Hace varias semanas tuvimos la suerte de asistir en la Universidad de Murcia a unas charlas sobre Shakespeare dictadas por el escritor José Carlos Somoza. Escuchándole hablar sobre las obras del genial bardo de Stratford se tiene la sensación de que se nos ha escapado algo al haberlas leído nosotros. Y es que este escritor y psiquiatra ha indagado en las psiques de las creaciones humanas de Shakespeare y ha dibujado su teoría personal acerca de sus enfermedades, dramas y situaciones. Ha arrojado cierta luz al caos, si es que es posible, en una obra tan inmensa y compleja como la del dramaturgo inglés. Pero esta luz se torna insuficiente cuando se trata de alumbrar al príncipe de Dinamarca, a Hamlet, ese loco desdichado que se tambalea en un mundo extraño, insustancial, oscuro y despiadado que lo zarandea como el último despojo de la creación. Su padre, ese espectro que suponemos su padre, le advierte de que nada es lo que parece, que las apariencias engañan. Y por eso tal vez, nos recuerda Somoza, nos engancha Hamlet, porque sentimos junto a él la extrañeza del mundo en el que vivimos.

Sentimos que fuerzas desconocidas y poderosas nos tambalean y nos agitan en una vorágine de sinsentidos.

Los existencialistas, con Sartre a la cabeza, ya declararon a mitad del siglo pasado que la realidad se limitaba a la existencia individual, que Dios no existía y que cada hombre debía, por lo tanto, hallar el sentido a su propia realidad a través de la reflexión. En esa línea de pensamiento se adelantó Hamlet unos cuantos siglos y con su famoso parlamento en el que se interrogaba sobre su necesidad de permanecer en el mundo o no, del valor de su propia existencia y de la falta de sentido que aquejaba la vida se convertía en el primer existencialista moderno.

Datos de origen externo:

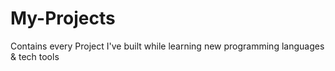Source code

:# My-Projects
Contains every Project I've built while learning new programming languages &amp; tech tools
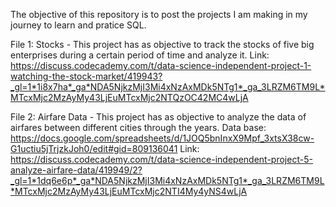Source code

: The objective of this repository is to post the projects I am making in my journey to learn and pratice SQL.

File 1: Stocks - This project has as objective to track the stocks of five big enterprises during a certain period of time and analyze it. 
Link: <https://discuss.codecademy.com/t/data-science-independent-project-1-watching-the-stock-market/419943?_gl=1*1i8x7ha*_ga*NDA5NjkzMjI3Mi4xNzAxMDk5NTg1*_ga_3LRZM6TM9L*MTcxMjc2MzAyMy43LjEuMTcxMjc2NTQzOC42MC4wLjA>

File 2: Airfare Data - This project has as objective to analyze the data of airfares between different cities through the years. 
Data base: <https://docs.google.com/spreadsheets/d/1JOQ5bnInxX9Mpf_3xtsX38cw-G1uctiu5jTrjzkJoh0/edit#gid=809136041>
Link: <https://discuss.codecademy.com/t/data-science-independent-project-5-analyze-airfare-data/419949/2?_gl=1*1dq6e6p*_ga*NDA5NjkzMjI3Mi4xNzAxMDk5NTg1*_ga_3LRZM6TM9L*MTcxMjc2MzAyMy43LjEuMTcxMjc2NTI4My4yNS4wLjA>
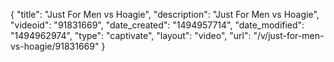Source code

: {
    "title": "Just For Men vs Hoagie",
    "description": "Just For Men vs Hoagie",
    "videoid": "91831669",
    "date_created": "1494957714",
    "date_modified": "1494962974",
    "type": "captivate",
    "layout": "video",
    "url": "\/v\/just-for-men-vs-hoagie\/91831669"
}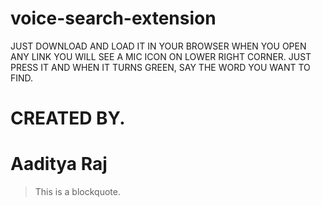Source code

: # voice-search-extension

JUST DOWNLOAD AND LOAD IT IN YOUR BROWSER
WHEN YOU OPEN ANY LINK YOU WILL SEE A MIC ICON ON LOWER RIGHT CORNER.
JUST PRESS IT AND WHEN IT TURNS GREEN, SAY THE WORD YOU WANT TO FIND.


# CREATED BY.
# Aaditya Raj

> This is a blockquote.

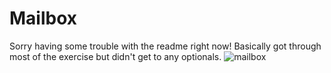 # Mailbox

Sorry having some trouble with the readme right now! Basically got through most of the exercise but didn't get to any optionals.
![mailbox](https://cloud.githubusercontent.com/assets/6423957/7766119/eb333992-001a-11e5-9adf-a7e9a5eb9f67.gif)
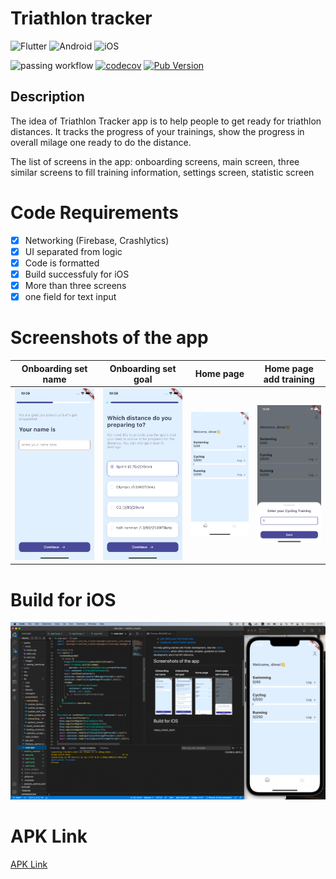 # Triathlon tracker

![Flutter](https://img.shields.io/badge/Flutter-%2302569B.svg?style=for-the-badge&logo=Flutter&logoColor=white)
![Android](https://img.shields.io/badge/Android-3DDC84?style=for-the-badge&logo=android&logoColor=white)
![iOS](https://img.shields.io/badge/iOS-000000?style=for-the-badge&logo=ios&logoColor=white)

![passing workflow](https://github.com/dmitriipolushin/triathlon_tracker/actions/workflows/build.yaml/badge.svg)
[![codecov](https://codecov.io/gh/dmitriipolushin/triathlon_tracker/branch/master/graph/badge.svg?token=NX3A63NBYQ)](https://codecov.io/gh/dmitriipolushin/triathlon_tracker)
[![Pub Version](https://img.shields.io/pub/v/badges?color=blueviolet)](https://pub.dev/packages/badges)

## Description

The idea of Triathlon Tracker app is to help people to get ready for triathlon distances. It tracks the progress of your trainings, show the progress in overall milage one ready to do the distance.

The list of screens in the app: onboarding screens, main screen, three similar screens to fill training information, settings screen, statistic screen

# Code Requirements

- [x] Networking (Firebase, Crashlytics)
- [x] UI separated from logic
- [x] Code is formatted
- [x] Build successfuly for iOS
- [x] More than three screens
- [x] one field for text input

# Screenshots of the app

| Onboarding set name | Onboarding set goal | Home page | Home page add training |
| ------------- | ------------- | ------------- | ------------- 
| ![app](/readme_assetes/app.png) | ![app](/readme_assetes/app1.png) | ![app](/readme_assetes/app2.png) | ![app](/readme_assetes/app3.png) |

# Build for iOS

![app](/readme_assetes/app_ios.png)

# APK Link

[APK Link](https://drive.google.com/file/d/1kxoy3S77wezeK0uByaluOtRrBxCILBar/view?usp=sharing)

¿Hamlet está loco? Se tiene la impresión de que la intención de fingirse poco cuerdo se va tornando cada vez menos intensa y que la locura, la demencia, comienza a ser terrible y real. De otro modo no se entienden muchas de sus acciones. Su comportamiento y desdén hacia Desdémona, hacia su propia madre, hacia el mismo rey y ante todo el mundo. Si no fuera porque todos albergamos un loco en nuestro interior Hamlet nos resultaría desconcertante. Todos somos un poco Hamlet. Todos dudamos, y si nuestro ´ser o no ser´ no se refieren siempre al enorme problema de la existencia, la vida o la muerte, sí que nos desplazamos en un mar de incertidumbres diarias y cotidianas que nos hacen ser príncipes destronados de una prisión llamada Dinamarca, o sea, la vida.

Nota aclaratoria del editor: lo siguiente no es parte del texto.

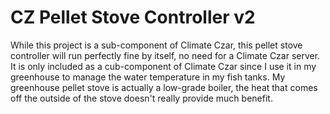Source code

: # CZ Pellet Stove Controller v2

While this project is a sub-component of Climate Czar, this pellet stove controller will run perfectly fine by itself, no need for a Climate Czar server. It is only included as a cub-component of Climate Czar since I use it in my greenhouse to manage the water temperature in my fish tanks. My greenhouse pellet stove is actually a low-grade boiler, the heat that comes off the outside of the stove doesn't really provide much benefit.
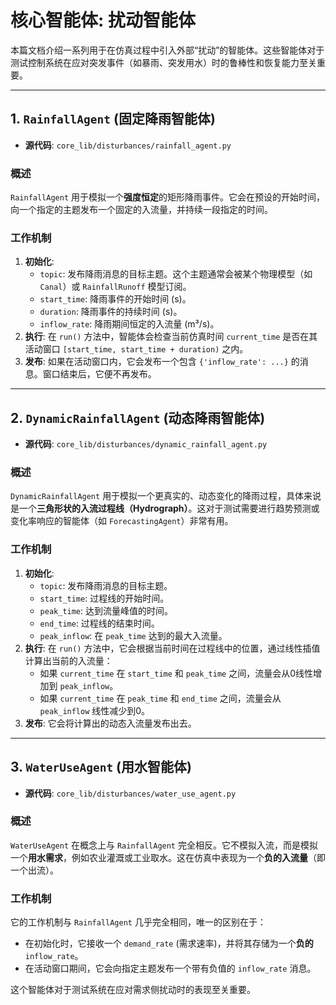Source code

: # 核心智能体: 扰动智能体

本篇文档介绍一系列用于在仿真过程中引入外部“扰动”的智能体。这些智能体对于测试控制系统在应对突发事件（如暴雨、突发用水）时的鲁棒性和恢复能力至关重要。

---

## 1. `RainfallAgent` (固定降雨智能体)

*   **源代码**: `core_lib/disturbances/rainfall_agent.py`

### 概述

`RainfallAgent` 用于模拟一个**强度恒定**的矩形降雨事件。它会在预设的开始时间，向一个指定的主题发布一个固定的入流量，并持续一段指定的时间。

### 工作机制

1.  **初始化**:
    -   `topic`: 发布降雨消息的目标主题。这个主题通常会被某个物理模型（如 `Canal`）或 `RainfallRunoff` 模型订阅。
    -   `start_time`: 降雨事件的开始时间 (s)。
    -   `duration`: 降雨事件的持续时间 (s)。
    -   `inflow_rate`: 降雨期间恒定的入流量 (m³/s)。
2.  **执行**: 在 `run()` 方法中，智能体会检查当前仿真时间 `current_time` 是否在其活动窗口 `[start_time, start_time + duration)` 之内。
3.  **发布**: 如果在活动窗口内，它会发布一个包含 `{'inflow_rate': ...}` 的消息。窗口结束后，它便不再发布。

---

## 2. `DynamicRainfallAgent` (动态降雨智能体)

*   **源代码**: `core_lib/disturbances/dynamic_rainfall_agent.py`

### 概述

`DynamicRainfallAgent` 用于模拟一个更真实的、动态变化的降雨过程，具体来说是一个**三角形状的入流过程线（Hydrograph）**。这对于测试需要进行趋势预测或变化率响应的智能体（如 `ForecastingAgent`）非常有用。

### 工作机制

1.  **初始化**:
    -   `topic`: 发布降雨消息的目标主题。
    -   `start_time`: 过程线的开始时间。
    -   `peak_time`: 达到流量峰值的时间。
    -   `end_time`: 过程线的结束时间。
    -   `peak_inflow`: 在 `peak_time` 达到的最大入流量。
2.  **执行**: 在 `run()` 方法中，它会根据当前时间在过程线中的位置，通过线性插值计算出当前的入流量：
    -   如果 `current_time` 在 `start_time` 和 `peak_time` 之间，流量会从0线性增加到 `peak_inflow`。
    -   如果 `current_time` 在 `peak_time` 和 `end_time` 之间，流量会从 `peak_inflow` 线性减少到0。
3.  **发布**: 它会将计算出的动态入流量发布出去。

---

## 3. `WaterUseAgent` (用水智能体)

*   **源代码**: `core_lib/disturbances/water_use_agent.py`

### 概述

`WaterUseAgent` 在概念上与 `RainfallAgent` 完全相反。它不模拟入流，而是模拟一个**用水需求**，例如农业灌溉或工业取水。这在仿真中表现为一个**负的入流量**（即一个出流）。

### 工作机制

它的工作机制与 `RainfallAgent` 几乎完全相同，唯一的区别在于：
-   在初始化时，它接收一个 `demand_rate` (需求速率)，并将其存储为一个**负的** `inflow_rate`。
-   在活动窗口期间，它会向指定主题发布一个带有负值的 `inflow_rate` 消息。

这个智能体对于测试系统在应对需求侧扰动时的表现至关重要。
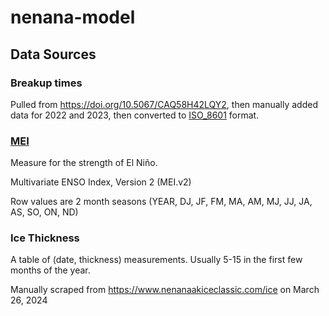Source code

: # nenana-model


## Data Sources

### Breakup times

Pulled from https://doi.org/10.5067/CAQ58H42LQY2,
then manually added data for 2022 and 2023, then converted
to [ISO_8601](https://en.wikipedia.org/wiki/ISO_8601) format.

### [MEI](https://www.psl.noaa.gov/enso/mei)

Measure for the strength of El Niño.

Multivariate ENSO Index, Version 2 (MEI.v2)

Row values are 2 month seasons (YEAR, DJ, JF, FM, MA, AM, MJ, JJ, JA, AS, SO, ON, ND)


### Ice Thickness

A table of (date, thickness) measurements. Usually 5-15 in the first few months
of the year.

Manually scraped from https://www.nenanaakiceclassic.com/ice on March 26, 2024


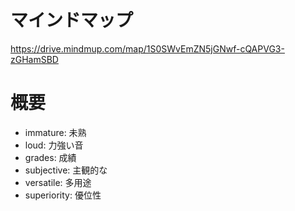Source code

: # マインドマップ
https://drive.mindmup.com/map/1S0SWvEmZN5jGNwf-cQAPVG3-zGHamSBD

# 概要

- immature: 未熟
- loud: 力強い音
- grades: 成績
- subjective: 主観的な
- versatile: 多用途
- superiority: 優位性
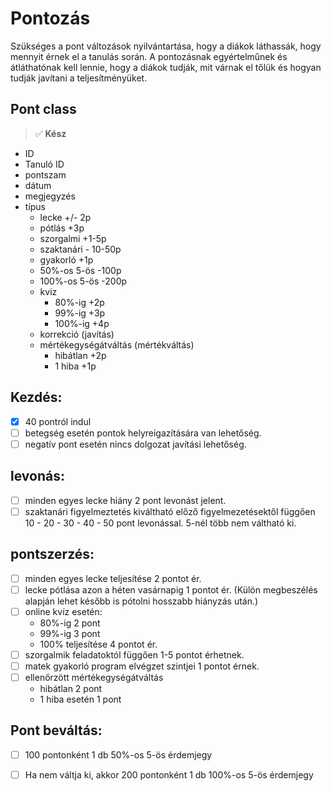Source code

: ﻿# Pontozás
Szükséges a pont változások nyilvántartása, hogy a diákok láthassák, hogy mennyit érnek el a tanulás során. A pontozásnak egyértelműnek és átláthatónak kell lennie, hogy a diákok tudják, mit várnak el tőlük és hogyan tudják javítani a teljesítményüket.
## Pont class

> :white_check_mark: **Kész**

- ID
- Tanuló ID
- pontszam
- dátum
- megjegyzés
- típus
  - lecke +/- 2p
  - pótlás +3p
  - szorgalmi +1-5p
  - szaktanári - 10-50p
  - gyakorló +1p
  - 50%-os 5-ös -100p
  - 100%-os 5-ös -200p
  - kviz
    - 80%-ig +2p
    - 99%-ig +3p
    - 100%-ig +4p
  - korrekció (javítás)
  - mértékegységátváltás (mértékváltás)
    - hibátlan +2p
    - 1 hiba +1p
## Kezdés:
- [x] 40 pontról indul
- [ ] betegség esetén pontok helyreigazítására van lehetőség.
- [ ] negatív pont esetén nincs dolgozat javítási lehetőség.
## levonás:
- [ ] minden egyes lecke hiány 2 pont levonást jelent.
- [ ] szaktanári figyelmeztetés kiváltható előző figyelmezetésektől függően 10 - 20 - 30 - 40 - 50 pont levonással. 5-nél több nem váltható ki.
## pontszerzés:
- [ ] minden egyes lecke teljesítése 2 pontot ér.
- [ ] lecke pótlása azon a héten vasárnapig 1 pontot ér. (Külön megbeszélés alapján lehet később is pótolni hosszabb hiányzás után.)
- [ ] online kvíz esetén:
     - 80%-ig 2 pont
     - 99%-ig 3 pont
     - 100% teljesítése 4 pontot ér.
- [ ] szorgalmik feladatoktól függően 1-5 pontot érhetnek.
- [ ] matek gyakorló program elvégzet szintjei 1 pontot érnek.
- [ ] ellenőrzött mértékegységátváltás
    - hibátlan 2 pont
    - 1 hiba esetén 1 pont
## Pont beváltás:
- [ ] 100 pontonként 1 db 50%-os 5-ös érdemjegy
- [ ] Ha nem váltja ki, akkor 200 pontonként 1 db 100%-os 5-ös érdemjegy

Pero, como le ocurre a Hamlet, uno de los personajes más inteligentes de Shakespeare, la razón, paradójicamente, no nos revela las grandes respuestas. El oscuro mundo de la realidad está más allá de la razón. Ni todas las constataciones lógicas ni premisas cartesianas nos harán descubrir qué está ocurriendo a nuestro alrededor. De hecho, y no es casual, la única revelación que recibe este miserable ser que lo ha perdido todo, incluida la razón, proviene de un fantasma, un ser del más allá, de «ese país de cuya lóbrega frontera ningún viajero regresó».

No sé si la locura es el mejor modo de afrontar la vida, pero quizá un grano de ella sí que valga la pena añadir a este mundo de extremada sensatez. Quizá todos somos un poco Hamlet porque no hay forma de comprender Dinamarca.